Exercise description: Every record must be transcribed in its entirety, apart from the images, which are to be omitted.
[[ The data open ]]
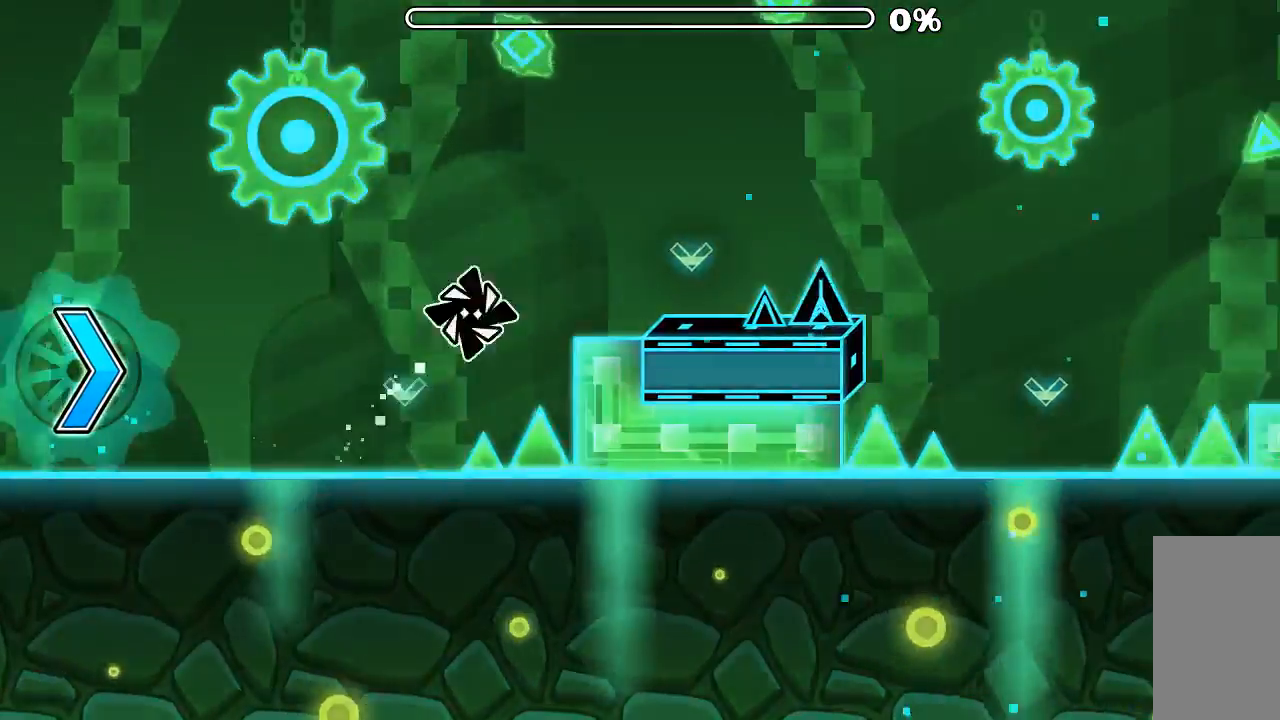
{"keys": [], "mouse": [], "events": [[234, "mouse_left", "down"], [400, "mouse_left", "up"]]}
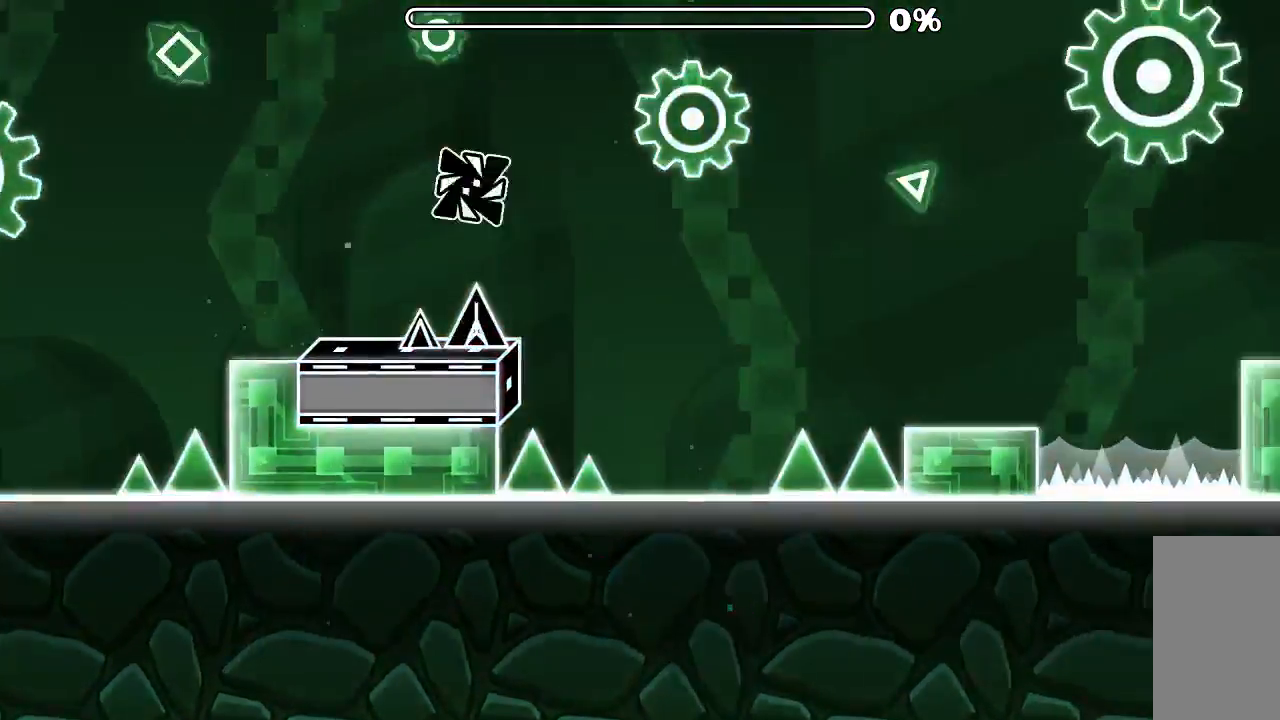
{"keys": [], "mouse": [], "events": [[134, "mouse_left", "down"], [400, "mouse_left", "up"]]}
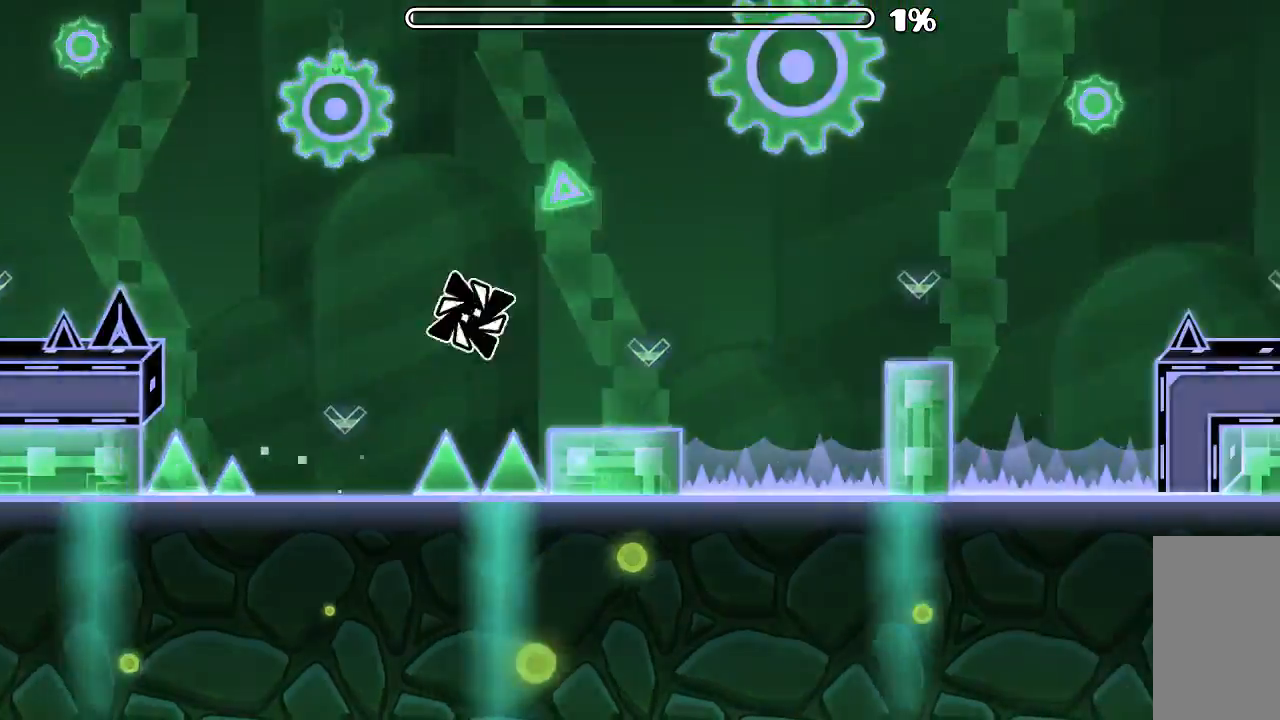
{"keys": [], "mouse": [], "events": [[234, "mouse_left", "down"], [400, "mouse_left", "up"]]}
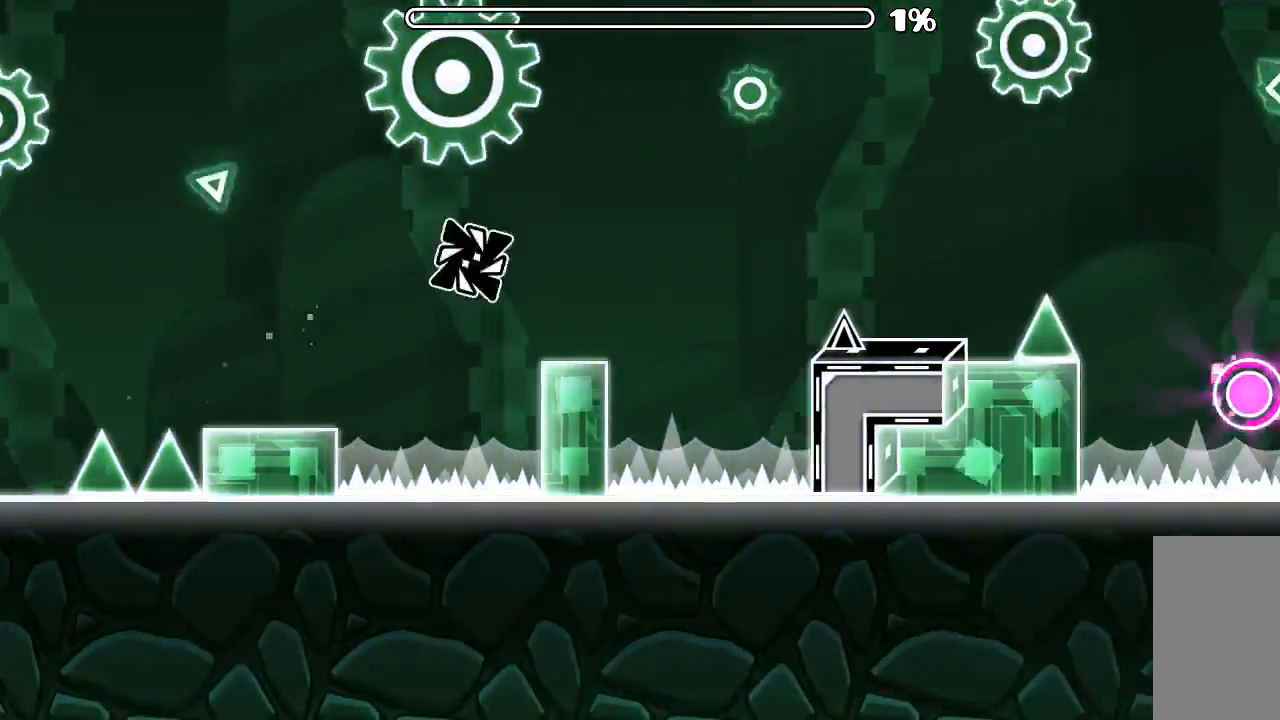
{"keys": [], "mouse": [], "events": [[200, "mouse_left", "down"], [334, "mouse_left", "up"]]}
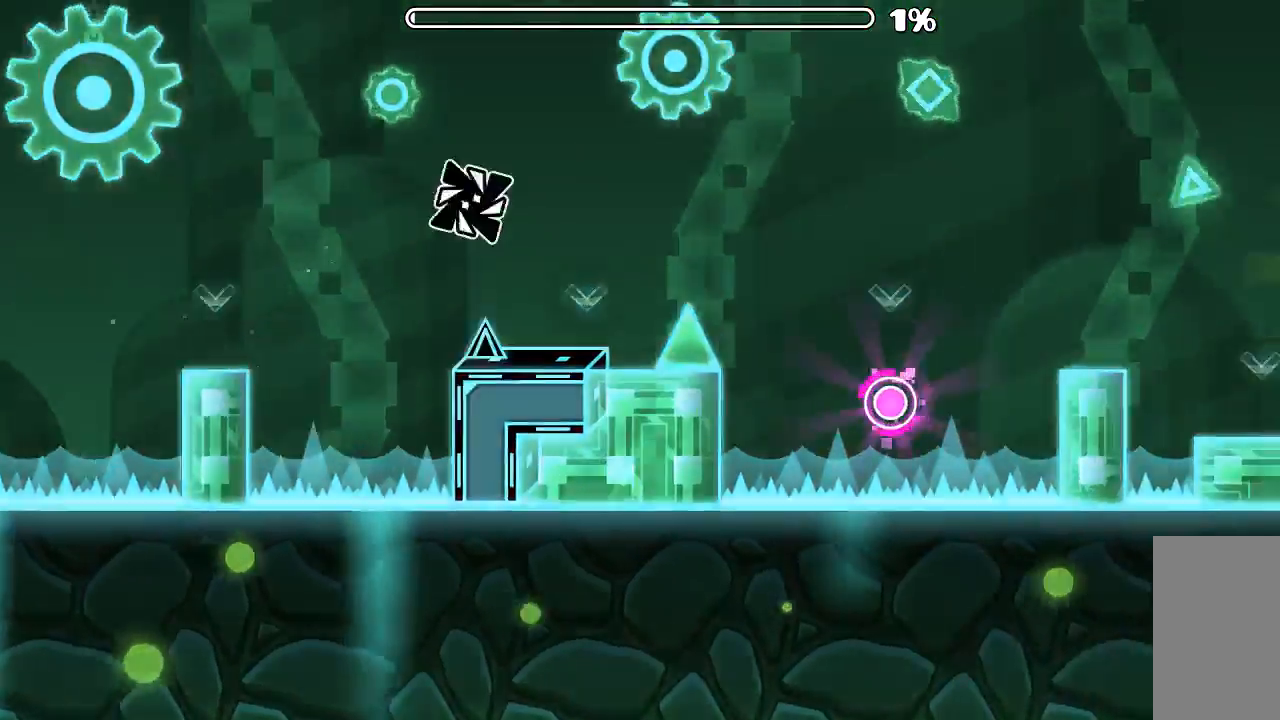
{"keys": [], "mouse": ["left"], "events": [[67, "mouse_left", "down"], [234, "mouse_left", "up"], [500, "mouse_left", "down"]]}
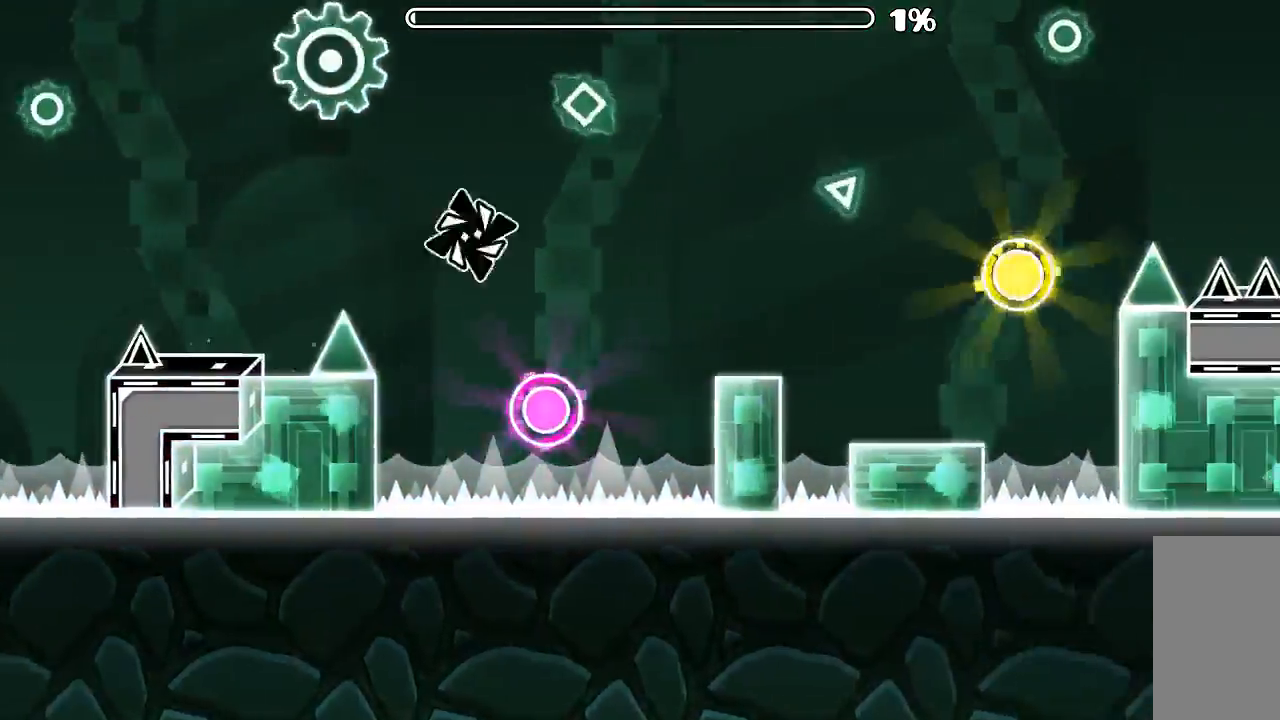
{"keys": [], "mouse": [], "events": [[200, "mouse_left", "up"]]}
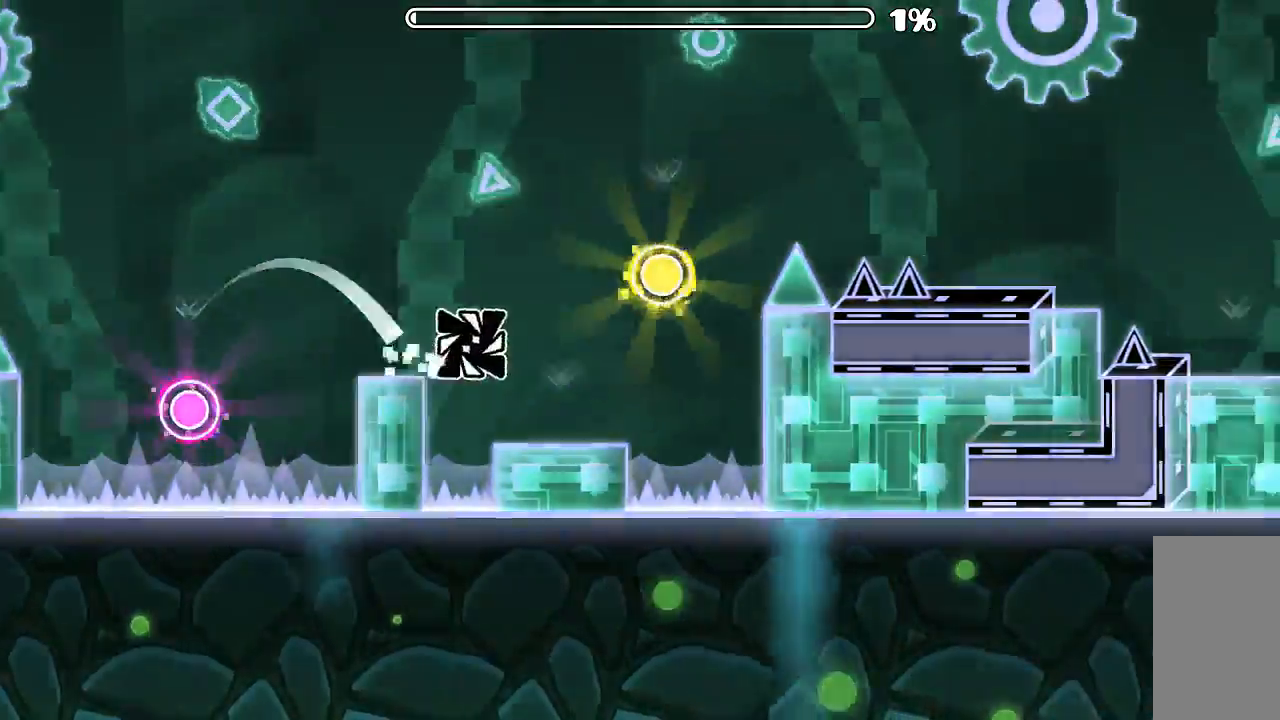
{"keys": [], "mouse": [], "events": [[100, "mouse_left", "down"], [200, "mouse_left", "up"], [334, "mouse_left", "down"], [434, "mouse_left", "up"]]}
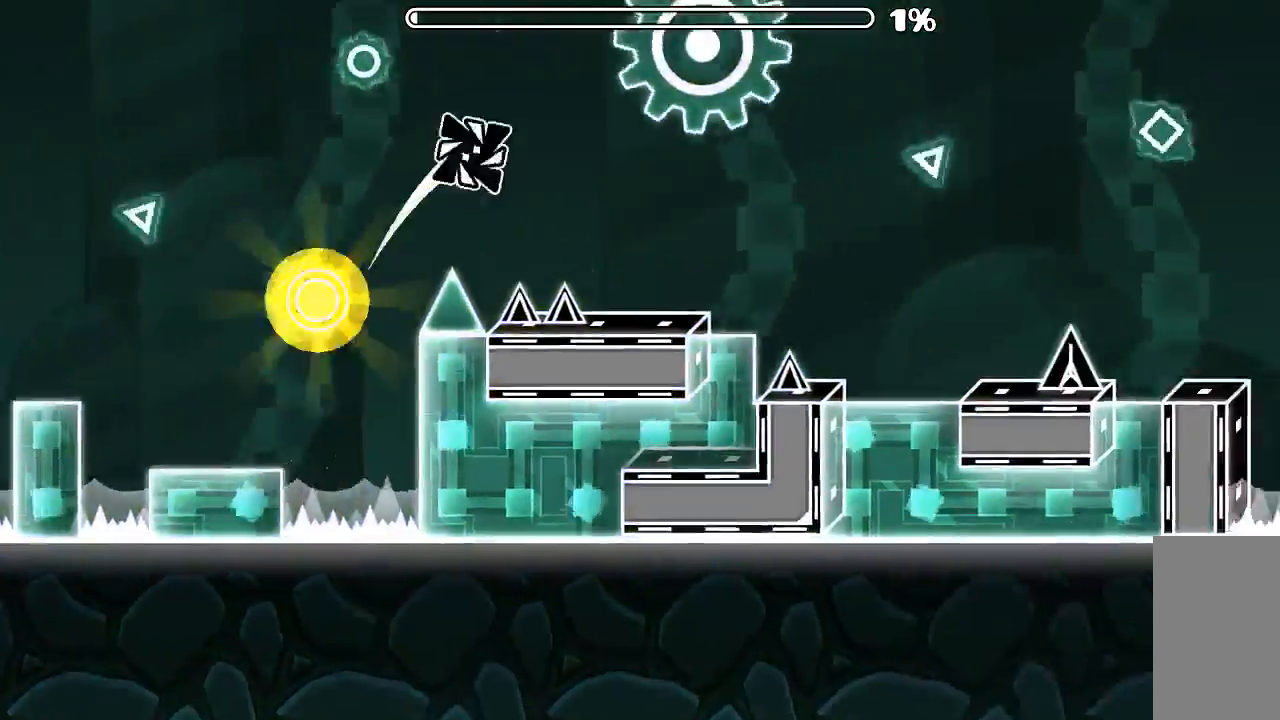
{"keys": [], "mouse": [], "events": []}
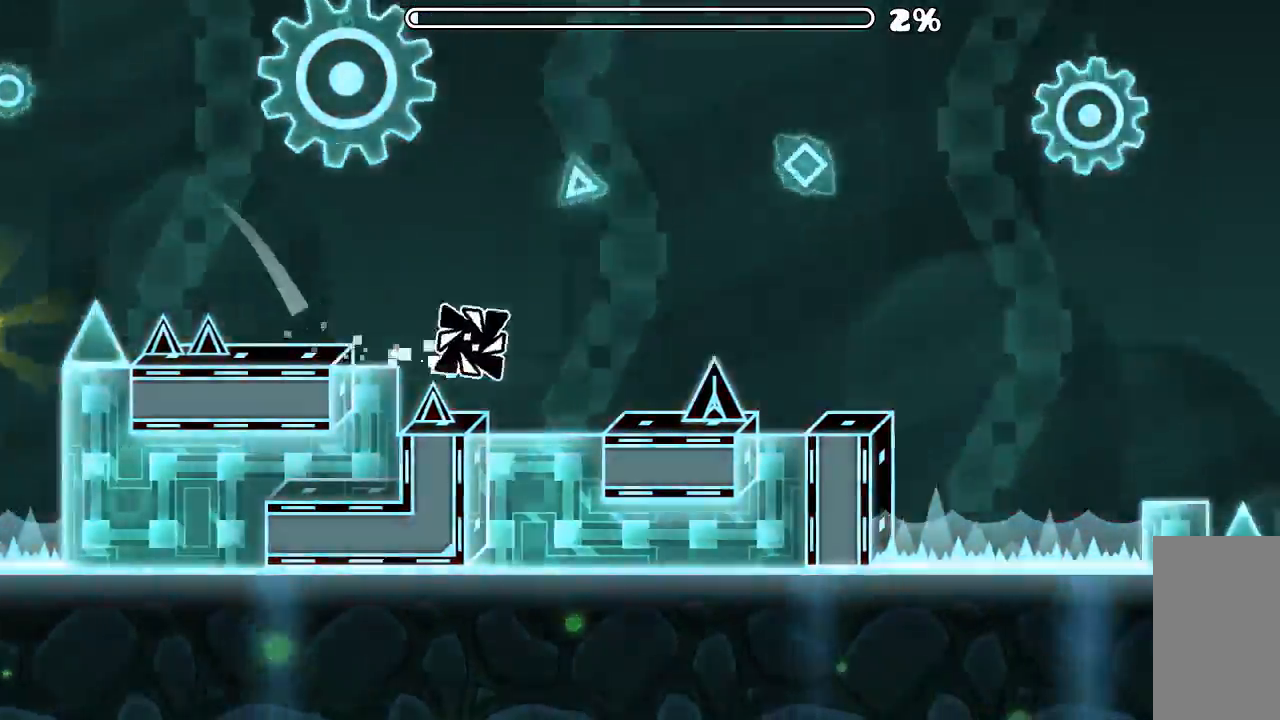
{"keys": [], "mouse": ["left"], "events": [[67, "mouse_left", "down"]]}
[[ The data closed ]]
Task response:
{"keys": [], "mouse": [], "events": [[234, "mouse_left", "down"], [400, "mouse_left", "up"]]}
{"keys": [], "mouse": [], "events": [[134, "mouse_left", "down"], [400, "mouse_left", "up"]]}
{"keys": [], "mouse": [], "events": [[234, "mouse_left", "down"], [400, "mouse_left", "up"]]}
{"keys": [], "mouse": [], "events": [[200, "mouse_left", "down"], [334, "mouse_left", "up"]]}
{"keys": [], "mouse": ["left"], "events": [[67, "mouse_left", "down"], [234, "mouse_left", "up"], [500, "mouse_left", "down"]]}
{"keys": [], "mouse": [], "events": [[200, "mouse_left", "up"]]}
{"keys": [], "mouse": [], "events": [[100, "mouse_left", "down"], [200, "mouse_left", "up"], [334, "mouse_left", "down"], [434, "mouse_left", "up"]]}
{"keys": [], "mouse": [], "events": []}
{"keys": [], "mouse": ["left"], "events": [[67, "mouse_left", "down"]]}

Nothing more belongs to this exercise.